D&D had no good alignment and only chaos and law.
There were no outlawed spells since spells are created to be used.
Amongst chaotic creature existed evil cleric which became the framework for evil.
Which is why evil cleric spells are necro spells, create wound,harm is an evil cleric spell.
The way to describe it is that evil cleric were mirror of a cleric and created as a monster to be defeated. Once the evil alignment was created it became part of the cleric class.
since it was a monster it had no need to heal allies and could be thrown in as a challenge of using damage spells. Necro spells are in nature chaotic compared to conjuration being lawful. Conjured animals are considered good divine.
They don't accept necromancy. One of the most well known villain is the Lich who is an undead. The problematic with necromany healing the undead and harming the living.
Lycans considered lawful while vampires are chaotic. Even when lycans can be turning people to monsters we got subspecies like tobaxi out of it and shapechangers, Necro has become part of accaptance since evil has been accepted as an alignment while the conflict between law and chaos is mostly forgotten for being easier to sell the concept of good and evil.
Language barriers should say be the most common thing. The dead speaks their own language and speaking with the undead need to be able to understand their language.
For this reason accepting necromancy would be like asking people who don't understand each other to understand each other or for a human to understand what a cat is saying without having the ability to speak with animals.
Previously, good and evil were literal cosmic elements that made reality, not just philosophical concepts. Necromancy in this system was shunned heavily as being evil magic controlled by evil gods working outside of the natural reality (although necromancy itself is still integral to the great balance). Law and Chaos were planar elements that dictated the relationships between the cosmic alignments. Lawful Good and Chaotic Good weren't just dispositions, but methods of accessing the power of Good. A Lawful Good character performing Chaotic Good acts wasn't just being out of character, they were outright disrespecting their Gods - the arbiters of planar and cosmic reality.
Having removed alignment in 5e completely changes all of these relationships, and as far as I am concerned guts everything that was cool about the Faerun pantheon.
I am sorry man but I just can't read your stuff the english is too broken.

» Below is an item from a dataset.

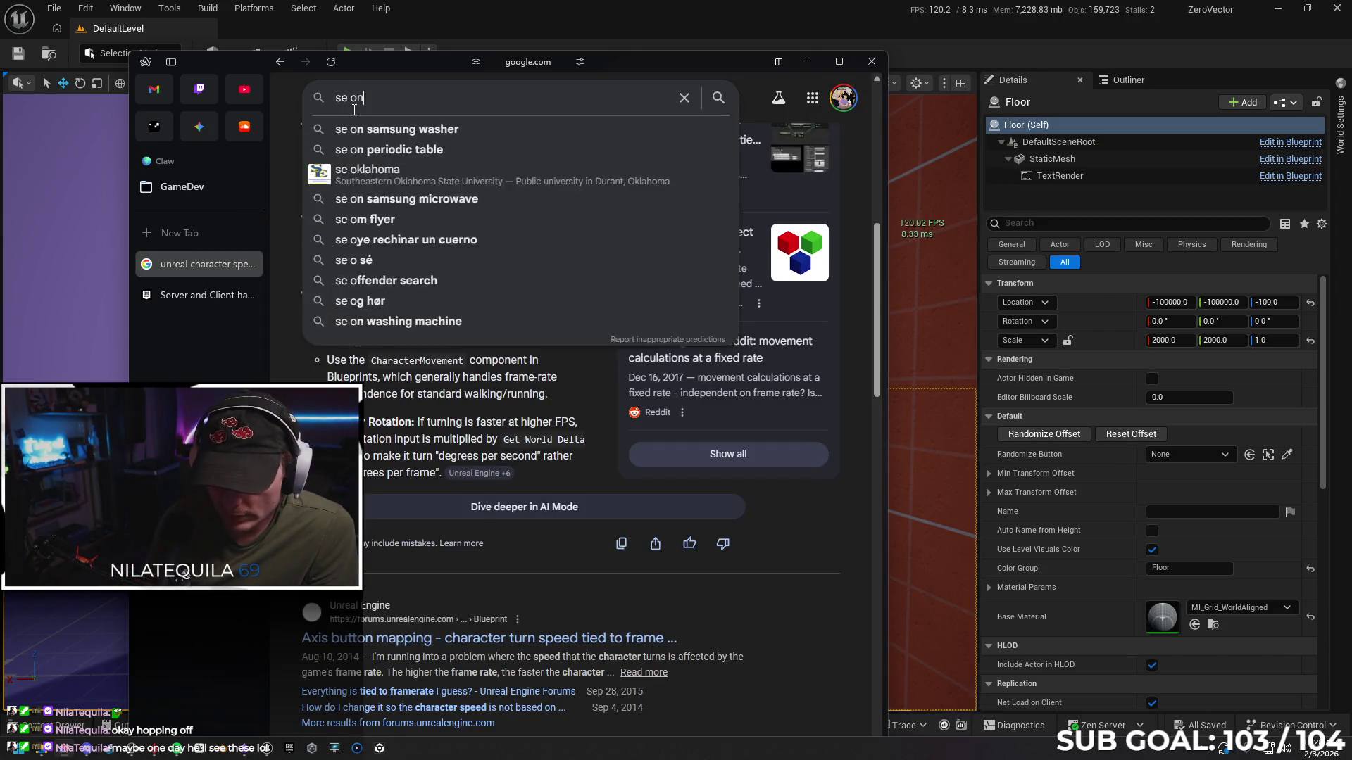
pyautogui.write('cond ')
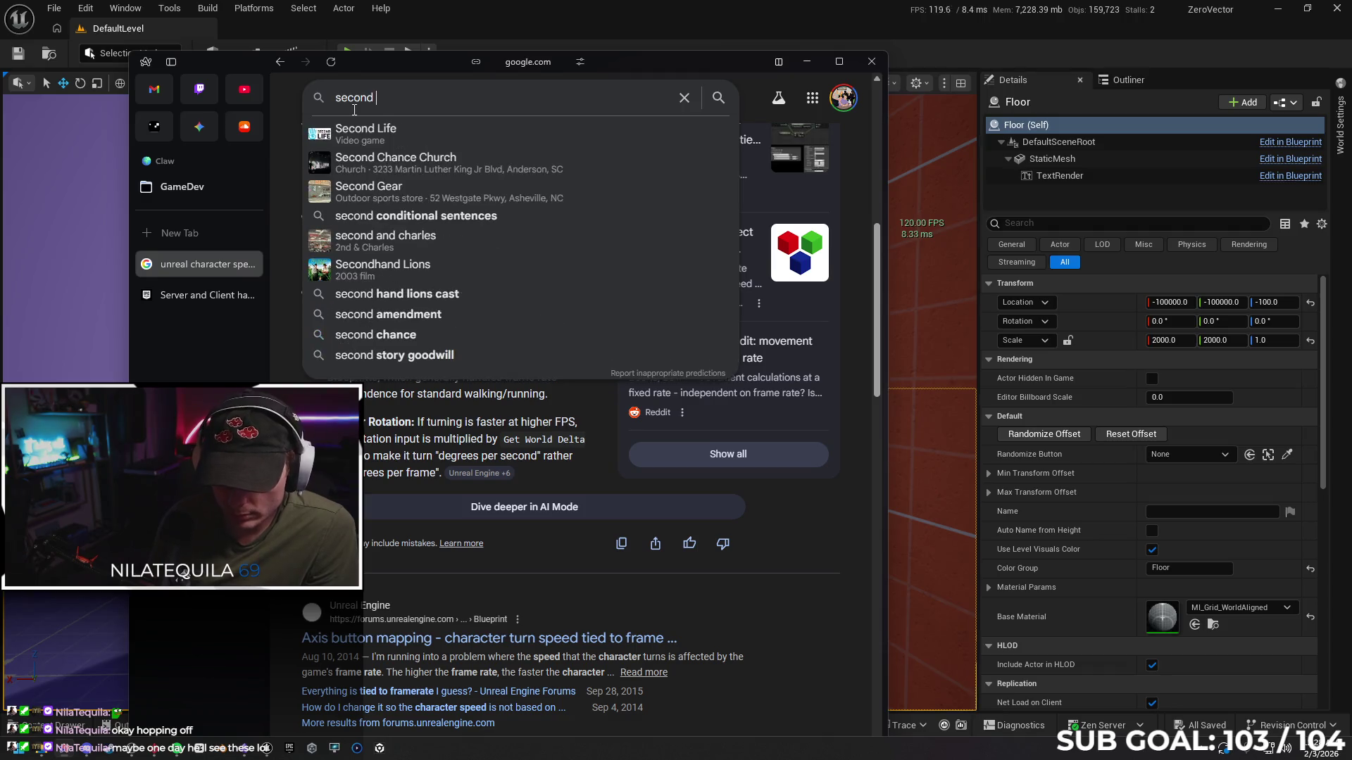
pyautogui.write('jump failing')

Nah. Necromancy in 1 edition and second(??) was been "natural". All healing spells has been "good" necromancy. And good and evil always relative even in earliest editions. I did not played then, but i read a lot of DMs stories. Alignments always was nothing more that a tool to railroad a party. Just like stats. "No you can't equip gigantic two handed sword, you character too weak because of your low strength" and "No you can use the unholy sword of endless suffering just for its stats, because you are paladin". Problem raised from people who actually begin to assign theirs "philosophical concepts" to the alignments. Like the endless holywar about, can paladin kill a child if child has stole an apple. You can apply your believes and say that he can't, but trust me, a lot of ppl using their understanding of alignment would argue that he can. Good thing WoTc has tossed this dumb system away.